--- TEXTE FOURNI ---

Voici une description du cœur historique en jargon militaire : « une enceinte pentagonale bastionnée
protégeait le bastion de gorge formant réduit, lequel contenait le cavalier et
sa caserne, formé de trois ailes en arc s’appuyant sur ses faces. C’est lui qui
constitue les deux premiers niveaux du casernement que nous connaissons. Sur la
terrasse prenaient place des pièces d’artillerie ».
En 1817, après la
défaite de Napoléon à Waterloo, le Duc de Wellington, son vainqueur, préconise une
ligne défensive le long de la frontière française. C’est les français qui
paieront. Wellington trouve même un roi pour s’en occuper : Guillaume
d'Orange est mis à la tête du Royaume-Uni des Pays-Bas créé au congrès de
Vienne. En 1815, Guillaume avait été à la tête de l'armée néerlandaise aux
Quatre-Bras et à Waterloo.
De 1816 à 1825, des
ingénieurs hollandais ont construit ou reconstruit 18 places fortifiées, dont un
nouveau fort sur le hameau de Péville. Le fort a son talon d’Achilles: en
1821 un rapport dit que l’on « n'a
pu fermer le fort à cause de la grand route qui traverse le fort, au lieu de
cela on a porté tous les murs du rempart capital à la hauteur de 30 pieds".
L’enceinte extérieure que nous verrons en
fin de balade est parcourue par une galerie voûtée d’une épaisseur de 2 m
permettant l'accès aux saillants.
Ce pentagone est le
plus intéressant point de vue patrimonial. C’est une des rares traces du
Royaume Uni des Pays-Bas visibles en Belgique encore aujourd’hui. Guillaume a
évidemment l’excuse que son Royaume Uni n’a tenu que quinze ans…
La Chartreuse est déclassée comme fort en 1891
dessin David Ross |
C’est cette partie du
fort que le Rapport Urbanistique de 2008 proposait de sauvegarder. Malheureusement
ce document qui oriente l’urbanisation de la ZACC de la Chartreuse ne donne que
des orientations dont il est trop facile de s’écarter. C’est pourquoi Un Air de
Chartreuse demande un RUE nouveau, ou plutôt un SOL (Schéma d’Orientation
Locale), pour reprendre la nouvelle terminologie du Code du Développement
Territorial qui devrait être contraignant.

--- DONNÉES BRUTES ---

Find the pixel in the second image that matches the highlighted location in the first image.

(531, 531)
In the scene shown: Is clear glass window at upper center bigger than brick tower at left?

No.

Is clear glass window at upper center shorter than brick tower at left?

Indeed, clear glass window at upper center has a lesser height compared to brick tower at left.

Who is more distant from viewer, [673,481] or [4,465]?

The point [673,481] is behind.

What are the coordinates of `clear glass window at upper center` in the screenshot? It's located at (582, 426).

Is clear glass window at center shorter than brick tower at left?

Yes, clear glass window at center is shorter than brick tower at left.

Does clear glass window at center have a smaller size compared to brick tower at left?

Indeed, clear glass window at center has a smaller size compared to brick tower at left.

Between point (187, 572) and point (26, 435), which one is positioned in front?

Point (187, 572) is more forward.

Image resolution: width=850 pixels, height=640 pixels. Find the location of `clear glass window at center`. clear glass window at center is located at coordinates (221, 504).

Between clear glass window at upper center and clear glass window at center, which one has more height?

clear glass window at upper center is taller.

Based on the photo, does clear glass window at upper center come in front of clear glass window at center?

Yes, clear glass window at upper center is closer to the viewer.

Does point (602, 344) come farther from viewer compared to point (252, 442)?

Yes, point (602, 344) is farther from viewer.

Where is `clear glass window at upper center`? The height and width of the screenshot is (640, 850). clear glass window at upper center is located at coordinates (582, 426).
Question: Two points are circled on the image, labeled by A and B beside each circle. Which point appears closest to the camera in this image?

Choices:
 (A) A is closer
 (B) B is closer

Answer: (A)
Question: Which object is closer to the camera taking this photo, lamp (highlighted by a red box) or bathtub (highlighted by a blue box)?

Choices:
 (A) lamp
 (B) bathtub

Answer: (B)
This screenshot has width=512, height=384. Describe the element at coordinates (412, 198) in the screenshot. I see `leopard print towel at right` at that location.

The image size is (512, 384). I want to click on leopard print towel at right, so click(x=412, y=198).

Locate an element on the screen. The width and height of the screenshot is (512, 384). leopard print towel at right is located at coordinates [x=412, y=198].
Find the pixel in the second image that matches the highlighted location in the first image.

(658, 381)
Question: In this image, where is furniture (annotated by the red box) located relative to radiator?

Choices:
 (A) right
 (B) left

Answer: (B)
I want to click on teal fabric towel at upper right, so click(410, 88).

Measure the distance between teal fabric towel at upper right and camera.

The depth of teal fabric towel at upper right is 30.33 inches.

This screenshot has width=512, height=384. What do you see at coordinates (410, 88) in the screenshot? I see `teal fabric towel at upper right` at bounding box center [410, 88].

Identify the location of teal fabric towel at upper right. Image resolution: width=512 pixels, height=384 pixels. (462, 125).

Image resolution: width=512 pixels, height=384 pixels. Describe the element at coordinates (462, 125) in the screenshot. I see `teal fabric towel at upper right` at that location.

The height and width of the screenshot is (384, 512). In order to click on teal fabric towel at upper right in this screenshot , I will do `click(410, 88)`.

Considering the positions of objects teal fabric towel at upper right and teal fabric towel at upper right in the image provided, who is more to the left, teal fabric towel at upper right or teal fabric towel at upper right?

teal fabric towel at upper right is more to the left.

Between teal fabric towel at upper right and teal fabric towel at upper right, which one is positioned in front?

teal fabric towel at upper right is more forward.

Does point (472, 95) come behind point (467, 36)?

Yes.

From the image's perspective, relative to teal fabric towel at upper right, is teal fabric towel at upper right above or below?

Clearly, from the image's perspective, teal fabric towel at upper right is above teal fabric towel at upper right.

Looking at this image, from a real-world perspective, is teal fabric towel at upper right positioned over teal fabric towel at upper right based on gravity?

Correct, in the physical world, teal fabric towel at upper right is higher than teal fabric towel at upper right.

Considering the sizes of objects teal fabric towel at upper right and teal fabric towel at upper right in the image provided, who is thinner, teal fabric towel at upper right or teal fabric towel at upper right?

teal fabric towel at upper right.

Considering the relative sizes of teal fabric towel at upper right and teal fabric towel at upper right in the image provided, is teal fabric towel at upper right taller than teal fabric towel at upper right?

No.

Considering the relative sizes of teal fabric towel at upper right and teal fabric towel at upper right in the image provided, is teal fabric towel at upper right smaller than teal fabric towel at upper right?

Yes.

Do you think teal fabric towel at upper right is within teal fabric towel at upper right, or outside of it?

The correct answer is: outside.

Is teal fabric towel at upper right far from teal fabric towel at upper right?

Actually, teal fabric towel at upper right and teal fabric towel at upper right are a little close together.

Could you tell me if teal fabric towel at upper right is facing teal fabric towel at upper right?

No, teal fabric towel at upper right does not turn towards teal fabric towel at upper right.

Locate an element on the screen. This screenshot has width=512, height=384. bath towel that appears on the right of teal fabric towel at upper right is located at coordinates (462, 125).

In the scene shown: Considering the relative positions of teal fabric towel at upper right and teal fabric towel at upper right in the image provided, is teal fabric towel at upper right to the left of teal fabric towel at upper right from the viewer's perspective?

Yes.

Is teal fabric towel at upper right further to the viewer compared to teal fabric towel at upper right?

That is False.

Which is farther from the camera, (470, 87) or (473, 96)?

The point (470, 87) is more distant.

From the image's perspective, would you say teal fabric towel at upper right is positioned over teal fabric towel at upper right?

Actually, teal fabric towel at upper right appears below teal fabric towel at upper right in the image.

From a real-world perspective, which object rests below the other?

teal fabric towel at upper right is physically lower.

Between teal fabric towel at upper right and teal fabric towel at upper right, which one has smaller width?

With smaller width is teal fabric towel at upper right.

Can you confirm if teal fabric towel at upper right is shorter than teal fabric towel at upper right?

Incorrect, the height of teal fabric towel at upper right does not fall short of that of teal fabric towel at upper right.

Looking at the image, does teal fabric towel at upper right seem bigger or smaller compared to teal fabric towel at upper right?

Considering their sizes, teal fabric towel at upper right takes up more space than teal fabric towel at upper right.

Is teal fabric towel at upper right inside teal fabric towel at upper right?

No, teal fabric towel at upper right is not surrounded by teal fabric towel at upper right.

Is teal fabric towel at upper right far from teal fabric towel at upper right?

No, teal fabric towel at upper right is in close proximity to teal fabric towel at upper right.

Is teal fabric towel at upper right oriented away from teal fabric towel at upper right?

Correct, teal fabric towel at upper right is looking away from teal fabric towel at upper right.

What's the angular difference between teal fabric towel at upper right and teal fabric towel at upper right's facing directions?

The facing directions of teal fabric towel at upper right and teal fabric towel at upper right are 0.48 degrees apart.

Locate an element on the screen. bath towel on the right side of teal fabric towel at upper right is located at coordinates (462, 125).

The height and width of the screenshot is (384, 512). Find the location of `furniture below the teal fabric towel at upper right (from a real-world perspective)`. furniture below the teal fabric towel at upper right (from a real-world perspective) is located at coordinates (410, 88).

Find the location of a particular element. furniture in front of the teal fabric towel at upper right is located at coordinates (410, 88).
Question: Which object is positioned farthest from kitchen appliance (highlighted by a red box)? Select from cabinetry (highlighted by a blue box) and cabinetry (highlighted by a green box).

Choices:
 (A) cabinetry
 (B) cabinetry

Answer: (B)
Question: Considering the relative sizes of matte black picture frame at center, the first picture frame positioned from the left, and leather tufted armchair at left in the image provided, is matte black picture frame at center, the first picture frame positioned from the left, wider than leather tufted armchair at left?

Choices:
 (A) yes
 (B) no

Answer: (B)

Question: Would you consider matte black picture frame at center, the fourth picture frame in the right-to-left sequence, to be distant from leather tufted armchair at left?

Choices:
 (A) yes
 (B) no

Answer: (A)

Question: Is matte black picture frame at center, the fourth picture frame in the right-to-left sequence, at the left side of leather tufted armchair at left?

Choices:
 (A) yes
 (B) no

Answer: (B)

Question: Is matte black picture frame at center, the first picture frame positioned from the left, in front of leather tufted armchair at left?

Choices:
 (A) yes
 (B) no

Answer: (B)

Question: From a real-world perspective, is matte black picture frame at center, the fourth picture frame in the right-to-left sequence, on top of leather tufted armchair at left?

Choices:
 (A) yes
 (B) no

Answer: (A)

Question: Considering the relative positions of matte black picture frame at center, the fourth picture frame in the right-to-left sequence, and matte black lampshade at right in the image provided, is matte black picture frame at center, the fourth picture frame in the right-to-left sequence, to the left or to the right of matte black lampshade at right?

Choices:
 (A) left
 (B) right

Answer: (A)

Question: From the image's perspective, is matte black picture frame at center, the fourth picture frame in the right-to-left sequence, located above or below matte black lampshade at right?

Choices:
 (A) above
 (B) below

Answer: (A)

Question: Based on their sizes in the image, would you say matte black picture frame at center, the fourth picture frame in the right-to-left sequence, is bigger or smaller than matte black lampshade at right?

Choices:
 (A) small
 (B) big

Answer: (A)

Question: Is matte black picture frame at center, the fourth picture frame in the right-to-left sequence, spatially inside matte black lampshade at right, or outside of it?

---

*CONSIGNES*.
[a] Reproduisez mot pour mot le passage du texte sur le fort de la Chartreuse qui va de « De 1816 à 1825, des » jusqu'à « l'accès aux saillants. ».
[b] Transcrivez à l'identique la partie de la liste qui va de son tout début jusqu'à la ligne contenant « Indeed, clear glass window at upper », cette ligne comprise.

*LES RÉPONSES*.
[a]
De 1816 à 1825, des
ingénieurs hollandais ont construit ou reconstruit 18 places fortifiées, dont un
nouveau fort sur le hameau de Péville. Le fort a son talon d’Achilles: en
1821 un rapport dit que l’on « n'a
pu fermer le fort à cause de la grand route qui traverse le fort, au lieu de
cela on a porté tous les murs du rempart capital à la hauteur de 30 pieds".
L’enceinte extérieure que nous verrons en
fin de balade est parcourue par une galerie voûtée d’une épaisseur de 2 m
permettant l'accès aux saillants.

[b]
Find the pixel in the second image that matches the highlighted location in the first image.

(531, 531)
In the scene shown: Is clear glass window at upper center bigger than brick tower at left?

No.

Is clear glass window at upper center shorter than brick tower at left?

Indeed, clear glass window at upper center has a lesser height compared to brick tower at left.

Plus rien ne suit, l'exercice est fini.